Software defined surveillance

November 2017 IT infrastructure, CCTV, Surveillance & Remote Monitoring

It is now public information that for any players of the surveillance industry in South Africa (SI, distributors, vendors, etc.), 2017 has been a difficult year. Since the end of the first quarter of the year, the country officially entered an economic recession. An important chunk of the market relies on projects of significant sizes and many of them have been delayed or cancelled. Unfortunately, projections for 2018 and 2019 are not promising at all.

Does that mean the need for security decreases? Not at all, and quite the opposite since statistically crime rates rise in periods of recession, therefore security is more important than ever.

Simply put for the end-users, regardless of their activities, recession means that budgets must be revised, reshuffled to focus on core activities as companies try to limit the damage incurred on their growth. Obviously, security is rarely seen as a productivity tool but more as an optional insurance to increase business resilience. Security related budgets are therefore embedded as part of any business operational routine.

Given that context, and as a member of the surveillance industry, we surely need to approach the problem of budget restriction for security using a disruptive approach.

In a surveillance project, the common rule is that the share for IT equipment (servers and storage) is between 20% to 30% of the investment, if not more. What is less known is that server-class equipment is designed to last between 6 to 10 years where the actual warranty proposed by vendors is usually three years extendable to five years. According to a leading analyst firm’s report, the potential life-span of servers is between 7-10 years (typically six years for rack servers and up to 10 years for integrated systems). This is “up to three times longer than the typical replacement cycle for servers and storage arrays.”

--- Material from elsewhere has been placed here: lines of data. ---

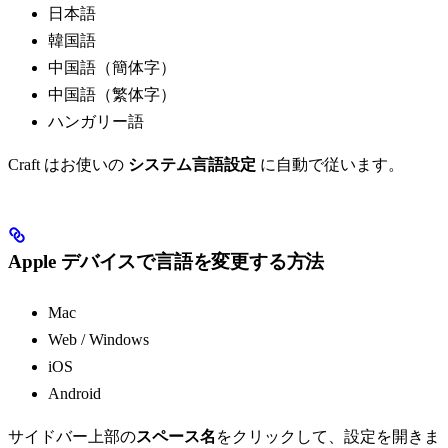
日本語
韓国語
中国語（簡体字）
中国語（繁体字）
ハンガリー語
Craft はお使いの
システム言語設定
に自動で従います。
Apple デバイスで言語を変更する方法
Mac
Web / Windows
iOS
Android
サイドバー上部の
スペース名
をクリックして、設定を開きま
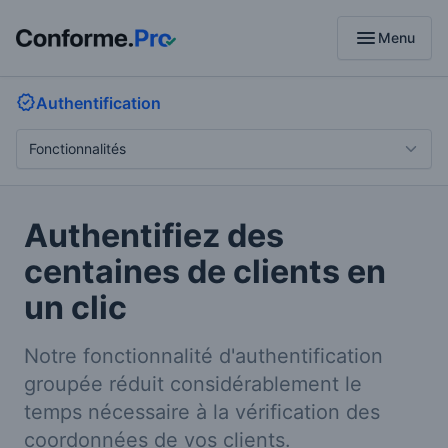
menu
Menu
Authentification
Authentifiez des
centaines de clients en
un clic
Notre fonctionnalité d'authentification
groupée réduit considérablement le
temps nécessaire à la vérification des
coordonnées de vos clients.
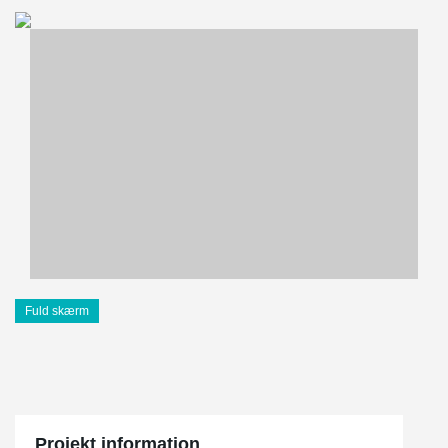
Fuld skærm
Projekt information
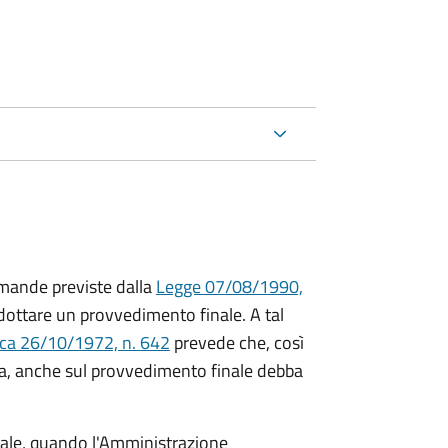
mande previste dalla
Legge 07/08/1990,
ttare un provvedimento finale. A tal
ica 26/10/1972, n. 642
prevede che, così
a, anche sul provvedimento finale debba
inale, quando l'Amministrazione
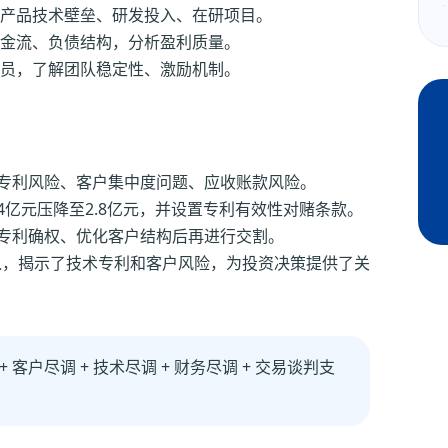
产品技术壁垒、研发投入、在研项目。
金流、负债结构，分析盈利质量。
员，了解团队稳定性、激励机制。
示专利风险、客户集中度问题、应收账款风险。
4亿元压降至2.8亿元，并设置专利有效性对赌条款。
成专利确权、优化客户结构后再进行交割。
入，揭示了技术专利和客户风险，为投资决策提供了关
+ 客户尽调 + 技术尽调 + 财务尽调 + 交易谈判支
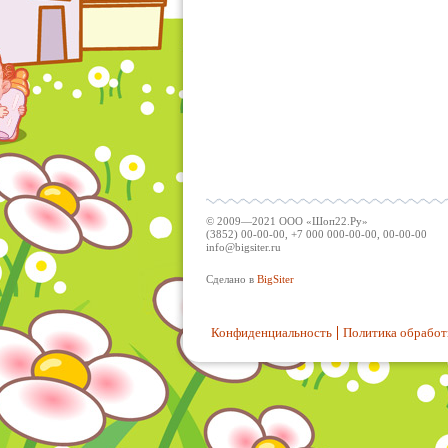
© 2009—2021 ООО «Шоп22.Ру»
(3852) 00-00-00, +7 000 000-00-00, 00-00-00
info@bigsiter.ru
Сделано в
BigSiter
Конфиденциальность
Политика обработ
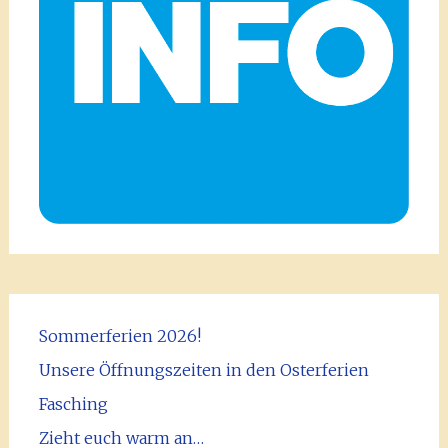
Sommerferien 2026!
Unsere Öffnungszeiten in den Osterferien
Fasching
Zieht euch warm an…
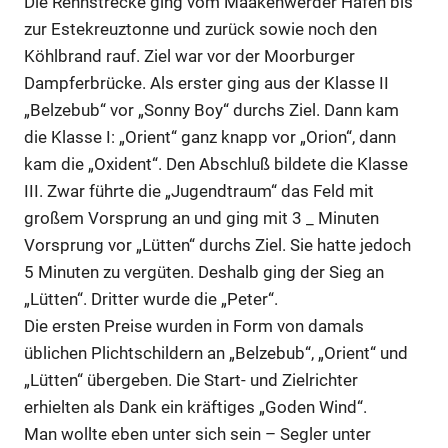
Die Rennstrecke ging vom Maakenwerder Hafen bis
zur Estekreuztonne und zurück sowie noch den
Köhlbrand rauf. Ziel war vor der Moorburger
Dampferbrücke. Als erster ging aus der Klasse II
„Belzebub“ vor „Sonny Boy“ durchs Ziel. Dann kam
die Klasse I: „Orient“ ganz knapp vor „Orion“, dann
kam die „Oxident“. Den Abschluß bildete die Klasse
III. Zwar führte die „Jugendtraum“ das Feld mit
großem Vorsprung an und ging mit 3 _ Minuten
Vorsprung vor „Lütten“ durchs Ziel. Sie hatte jedoch
5 Minuten zu vergüten. Deshalb ging der Sieg an
„Lütten“. Dritter wurde die „Peter“.
Die ersten Preise wurden in Form von damals
üblichen Plichtschildern an „Belzebub“, „Orient“ und
„Lütten“ übergeben. Die Start- und Zielrichter
erhielten als Dank ein kräftiges „Goden Wind“.
Man wollte eben unter sich sein – Segler unter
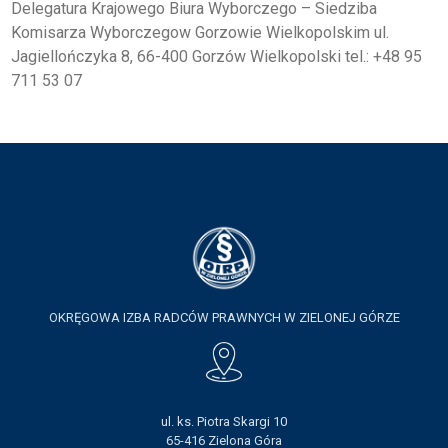
Delegatura Krajowego Biura Wyborczego – Siedziba
Komisarza Wyborczegow Gorzowie Wielkopolskim ul.
Jagiellończyka 8, 66-400 Gorzów Wielkopolski tel.: +48 95
711 53 07
OKRĘGOWA IZBA RADCÓW PRAWNYCH W ZIELONEJ GÓRZE
ul. ks. Piotra Skargi 10
65-416 Zielona Góra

Limiting the warranty (and consequently the real life span) to a certain duration is a way to fuel the planned obsolescence and to force end-users to refresh their existing equipment. It is great when the budget to replace out-of-warranty equipment is compatible with the economic context, it becomes more problematic when a chief financial officer (CFO) decides rightly to suspend investment in a surveillance project.

Some economic pioneers are rightly preaching for a circular economy which is an alternative to the traditional linear economy (make, use, dispose) in which resources are kept in use for as long as possible, extracting the maximum value from them whilst in use, then recover and regenerate products and materials at the end of each service life. Such a circular economy is seen as our next economic model in an expected resource scarce world where integrated service-based IT companies will ensure products perform and last longer with an increased customer relationship, thus increased satisfaction.

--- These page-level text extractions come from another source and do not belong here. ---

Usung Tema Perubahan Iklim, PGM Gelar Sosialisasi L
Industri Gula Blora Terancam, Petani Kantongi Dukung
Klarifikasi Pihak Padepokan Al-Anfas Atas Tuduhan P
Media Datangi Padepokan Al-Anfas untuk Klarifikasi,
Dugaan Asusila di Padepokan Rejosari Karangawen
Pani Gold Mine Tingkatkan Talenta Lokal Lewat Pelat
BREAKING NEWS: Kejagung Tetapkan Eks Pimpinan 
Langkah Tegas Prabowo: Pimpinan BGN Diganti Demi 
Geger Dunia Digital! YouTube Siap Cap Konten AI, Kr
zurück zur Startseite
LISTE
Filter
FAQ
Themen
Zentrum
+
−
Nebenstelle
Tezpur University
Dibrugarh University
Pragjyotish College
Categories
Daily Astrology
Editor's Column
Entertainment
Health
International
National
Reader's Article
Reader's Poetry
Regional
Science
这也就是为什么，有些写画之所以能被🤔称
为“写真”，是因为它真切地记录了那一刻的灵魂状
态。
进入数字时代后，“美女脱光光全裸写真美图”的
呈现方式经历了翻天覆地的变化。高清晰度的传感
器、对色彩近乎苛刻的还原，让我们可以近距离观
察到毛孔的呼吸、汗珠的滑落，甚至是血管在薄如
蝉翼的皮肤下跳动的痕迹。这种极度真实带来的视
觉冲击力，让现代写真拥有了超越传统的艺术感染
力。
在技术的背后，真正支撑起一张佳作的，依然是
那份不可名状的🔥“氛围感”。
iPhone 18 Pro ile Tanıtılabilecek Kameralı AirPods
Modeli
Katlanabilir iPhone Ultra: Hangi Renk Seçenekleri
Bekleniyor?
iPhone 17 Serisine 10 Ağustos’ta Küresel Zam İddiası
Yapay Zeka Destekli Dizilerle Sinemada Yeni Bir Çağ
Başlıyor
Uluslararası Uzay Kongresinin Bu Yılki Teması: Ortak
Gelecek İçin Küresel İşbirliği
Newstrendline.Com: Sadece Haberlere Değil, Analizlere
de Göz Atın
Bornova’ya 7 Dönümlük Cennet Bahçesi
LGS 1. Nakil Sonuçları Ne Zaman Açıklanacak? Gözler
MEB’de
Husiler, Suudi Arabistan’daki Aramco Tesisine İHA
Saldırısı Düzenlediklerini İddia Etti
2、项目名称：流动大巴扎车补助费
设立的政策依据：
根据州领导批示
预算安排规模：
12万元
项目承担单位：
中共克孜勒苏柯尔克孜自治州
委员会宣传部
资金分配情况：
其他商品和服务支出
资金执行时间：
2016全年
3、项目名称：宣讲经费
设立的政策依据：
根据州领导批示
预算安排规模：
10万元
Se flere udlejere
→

How can it be implemented for a surveillance project?

There is a very good chance that customers already have a surveillance infrastructure with existing servers and storage in place. These servers could have been stamped as obsolete by VMS (video management system) calculators for lack of CPU power or storage capacity. However, they are an excellent base for building blocks in a hyper-converged infrastructure.

A hyper-converged, or software defined infrastructure focused on surveillance, such as CAPS-OS by Capsule Software, thanks to optimisation of the I/O flow for video streams, offers a gain of performance of between 30% to 40% compared to a native implementation on the same server hardware configuration.

It allows organisations to re-purpose a server by partitioning it into multiple virtual machines with dedicated roles such as access control, asset tracking, LPR and so on. Where storage is concerned, even a 10-year-old storage array either using SAS or SATA drives is still compatible with the latest SATA drives of 8, 10 or 12 terabytes. Coupled with a software-defined storage layer, this legacy storage will perfectly fulfil the needs of the modern surveillance infrastructure in term of performance and data security.

Software-defined storage has been proven to be much more efficient than native hardware storage, and it reduces the number of hardware storage units you need to maintain and replace. Nowadays, the idea of re-purposing an existing IT infrastructure is extremely seducing, completely seamless and possible thanks to software defined infrastructure. Adopting such strategy will increase any business’s resilience, strengthen equipment performance and enable decision-makers to enhance their investments. Entering the circular economy presents many advantages to the surveillance market.